The study appears in the September 2005 issues of the American Journal of Public Health.

Can High Schools Intervene to Help
Teenage Girls Get More Physically Active?

Despite the Title 9 laws that have encouraged girls' athletics, most high school girls do not like physical education classes. In fact, girls' levels of physical activity tend to drop dramatically between ages nine and 18 years.

Researchers at the University of South Carolina did a pilot study at 24 local high schools to see if school intervention programs could help teenage girls become more active.

Over two thousand girls kept diaries in the spring of their eighth grade year in school. The girls, average age 13 years, recorded their physical activity over the course of three days. Then they enrolled in high schools that provided "LEAP" or the Lifestyle Education for Activity Program. LEAP emphasizes girl-friendly classes in aerobics, dance, weight lifting and martial arts as well as traditional PE. Each school environment was changed to support physical activity for girls through role modeling by staff and family- and community-based activities and communications.
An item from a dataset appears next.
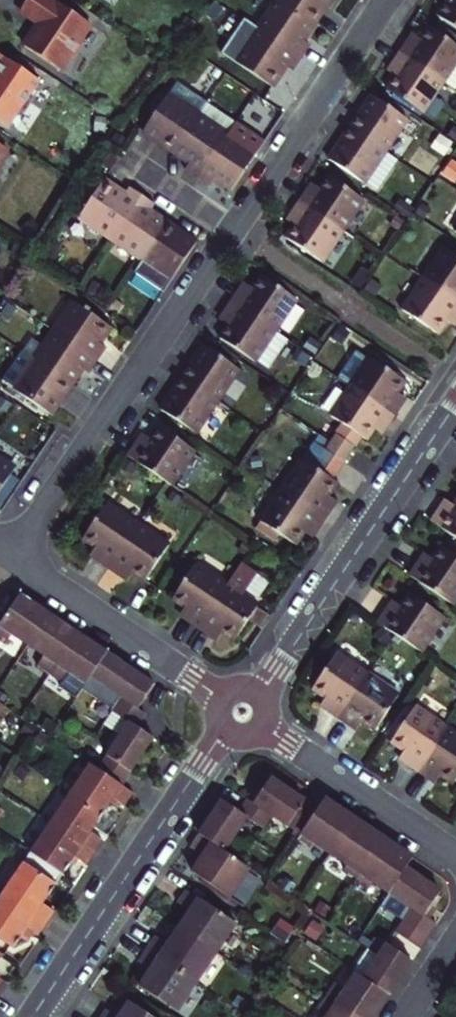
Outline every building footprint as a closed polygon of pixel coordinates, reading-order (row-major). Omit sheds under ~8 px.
[(87,31),(52,9),(38,0),(29,0),(17,18),(36,31),(22,55),(58,77),(87,31)] [(46,0),(38,0),(52,9),(54,6),(46,0)] [(315,25),(331,0),(279,0),(279,1),(315,25)] [(440,0),(444,3),(436,16),(455,30),(455,0),(441,0),(440,0)] [(279,1),(258,31),(301,60),(310,47),(303,43),(315,25),(279,1)] [(36,31),(17,18),(15,22),(31,32),(18,52),(22,55),(36,31)] [(301,60),(258,31),(246,23),(226,53),(238,61),(275,85),(286,67),(293,72),(301,60)] [(436,25),(433,29),(429,27),(420,40),(416,37),(412,43),(408,41),(399,53),(443,83),(455,91),(455,89),(455,38),(436,25)] [(443,83),(399,53),(392,66),(395,68),(392,73),(396,76),(387,90),(423,113),(443,83)] [(0,55),(0,121),(10,128),(40,83),(0,55)] [(173,152),(206,103),(208,100),(178,79),(143,131),(160,143),(173,152)] [(407,120),(371,96),(349,129),(386,153),(407,120)] [(197,179),(235,122),(206,103),(173,152),(189,163),(184,170),(197,179)] [(235,122),(197,179),(209,188),(215,180),(231,191),(264,141),(235,122)] [(386,153),(349,129),(328,160),(365,184),(365,183),(376,190),(396,160),(386,153)] [(320,189),(316,187),(312,193),(308,190),(300,203),(343,232),(364,201),(329,177),(320,189)] [(111,240),(141,196),(128,187),(123,194),(103,181),(78,217),(111,240)] [(312,184),(308,190),(312,193),(316,187),(312,184)] [(153,204),(141,196),(111,240),(140,259),(165,222),(149,211),(153,204)] [(343,232),(300,203),(292,214),(296,217),(292,223),(295,226),(287,239),(323,262),(343,232)] [(165,222),(140,259),(132,271),(163,292),(196,243),(165,222)] [(424,280),(455,301),(455,258),(444,249),(424,280)] [(251,290),(247,287),(244,292),(239,290),(231,302),(275,331),(295,301),(260,277),(251,290)] [(451,325),(455,320),(455,321),(455,301),(424,280),(403,311),(439,335),(448,322),(451,325)] [(275,331),(231,302),(224,314),(227,316),(223,323),(227,326),(219,338),(254,362),(255,360),(267,368),(286,339),(275,331)] [(53,332),(96,361),(105,348),(97,343),(108,327),(72,303),(53,332)] [(219,320),(223,323),(227,316),(224,314),(219,320)] [(53,332),(34,360),(70,384),(81,368),(88,373),(96,361),(53,332)] [(180,379),(216,403),(238,370),(202,346),(180,379)] [(15,388),(14,391),(49,415),(70,384),(34,360),(21,352),(2,380),(15,388)] [(398,392),(407,378),(371,354),(350,386),(394,415),(402,402),(399,400),(402,394),(398,392)] [(216,403),(180,379),(159,410),(195,435),(216,403)] [(394,415),(350,386),(329,417),(341,425),(335,435),(354,447),(360,438),(366,442),(374,429),(378,431),(382,425),(385,427),(394,415)] [(165,483),(171,487),(184,496),(206,462),(193,454),(157,429),(149,441),(145,438),(140,447),(136,444),(127,457),(165,483)] [(321,435),(316,442),(325,449),(330,442),(321,435)] [(335,435),(330,442),(325,449),(344,462),(354,447),(335,435)] [(140,447),(145,438),(141,436),(136,444),(140,447)] [(281,490),(325,519),(333,507),(329,505),(333,499),(330,496),(338,484),(332,480),(344,462),(325,449),(316,442),(303,461),(301,459),(281,490)] [(0,459),(0,493),(15,470),(0,459)] [(325,519),(281,490),(260,521),(261,521),(256,528),(275,541),(280,534),(297,546),(305,534),(309,536),(312,531),(316,533),(325,519)] [(455,538),(455,499),(451,505),(448,502),(442,510),(439,507),(430,521),(455,538)] [(444,500),(439,507),(442,510),(448,502),(444,500)] [(138,524),(106,503),(82,539),(95,547),(93,552),(98,556),(95,559),(108,568),(138,524)] [(168,544),(138,524),(108,568),(121,576),(123,572),(129,576),(131,572),(144,581),(168,544)] [(453,605),(455,601),(455,551),(450,547),(447,553),(439,548),(430,560),(427,558),(421,565),(418,563),(409,576),(453,605)] [(423,555),(418,563),(421,565),(427,558),(423,555)] [(227,584),(195,562),(171,598),(184,607),(182,611),(187,615),(185,619),(198,628),(227,584)] [(241,563),(227,584),(198,628),(210,636),(212,632),(218,636),(220,632),(233,641),(247,620),(256,607),(257,604),(242,594),(256,573),(241,563)] [(379,622),(422,651),(444,618),(408,593),(400,606),(396,603),(390,612),(387,609),(379,622)] [(0,623),(0,643),(3,645),(9,635),(26,647),(48,614),(19,595),(0,623)] [(390,612),(396,603),(393,601),(387,609),(390,612)] [(256,607),(247,620),(258,627),(267,614),(256,607)] [(36,668),(49,676),(77,634),(48,614),(26,647),(43,658),(36,668)] [(77,634),(49,676),(61,685),(68,675),(84,686),(90,678),(106,653),(77,634)] [(367,673),(336,652),(312,686),(324,695),(322,699),(327,703),(325,706),(338,715),(354,692),(367,673)] [(153,685),(106,653),(90,678),(120,698),(136,709),(153,685)] [(398,694),(367,673),(354,692),(338,715),(350,723),(353,719),(358,724),(360,720),(374,729),(398,694)] [(119,735),(104,756),(130,773),(153,739),(136,728),(144,715),(136,709),(120,698),(102,724),(119,735)] [(404,750),(401,754),(406,758),(404,762),(416,770),(441,734),(446,726),(415,706),(390,741),(404,750)] [(416,770),(429,779),(432,775),(437,779),(440,775),(452,783),(455,778),(455,733),(446,726),(441,734),(416,770)] [(104,756),(96,768),(121,785),(130,773),(104,756)] [(96,768),(90,764),(69,793),(102,816),(113,798),(124,806),(133,793),(121,785),(96,768)] [(432,775),(429,779),(434,783),(437,779),(432,775)] [(269,779),(252,804),(271,817),(300,836),(316,811),(269,779)] [(69,793),(49,823),(92,852),(101,840),(90,832),(102,816),(69,793)] [(197,836),(222,853),(245,819),(262,830),(271,817),(252,804),(246,800),(237,813),(220,802),(197,836)] [(314,843),(330,854),(353,820),(323,800),(316,811),(300,836),(297,840),(310,848),(314,843)] [(356,879),(383,840),(353,820),(330,854),(347,865),(343,870),(356,879)] [(49,823),(29,853),(62,875),(74,857),(84,864),(92,852),(49,823)] [(222,853),(197,836),(188,848),(200,856),(190,873),(228,898),(247,870),(222,853)] [(390,895),(406,871),(413,860),(383,840),(356,879),(369,887),(373,882),(390,895)] [(1,894),(44,924),(53,912),(42,904),(55,884),(23,863),(1,894)] [(441,895),(406,871),(390,895),(380,908),(402,923),(427,939),(436,925),(425,918),(441,895)] [(189,913),(177,930),(215,955),(234,926),(185,892),(176,904),(189,913)] [(0,896),(0,940),(12,948),(25,929),(36,937),(44,924),(1,894),(0,896)] [(402,923),(394,935),(419,951),(425,942),(427,939),(402,923)] [(215,955),(177,930),(166,947),(153,938),(145,951),(195,985),(215,955)] [(379,958),(386,946),(376,939),(368,951),(379,958)] [(364,981),(388,997),(412,963),(386,946),(379,958),(364,981)] [(195,985),(145,951),(137,963),(149,971),(138,988),(176,1013),(195,985)] [(364,981),(379,958),(368,951),(353,973),(355,974),(364,981)] [(364,981),(355,974),(345,990),(335,983),(326,997),(355,1016),(375,1016),(388,997),(364,981)] [(326,997),(317,1010),(326,1016),(355,1016),(326,997)] [(129,1002),(119,1016),(151,1016),(129,1002)]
One year later the researchers again interviewed the girls and looked at their three-day reports of physical activities. Although they did not lose weight, the girls in the LEAP program did indeed participate in more physical activities than the ones in the control group.

The researchers concluded that schools "can make an important contribution to increasing physical activity among the nation's youth, which is a critical public health objective."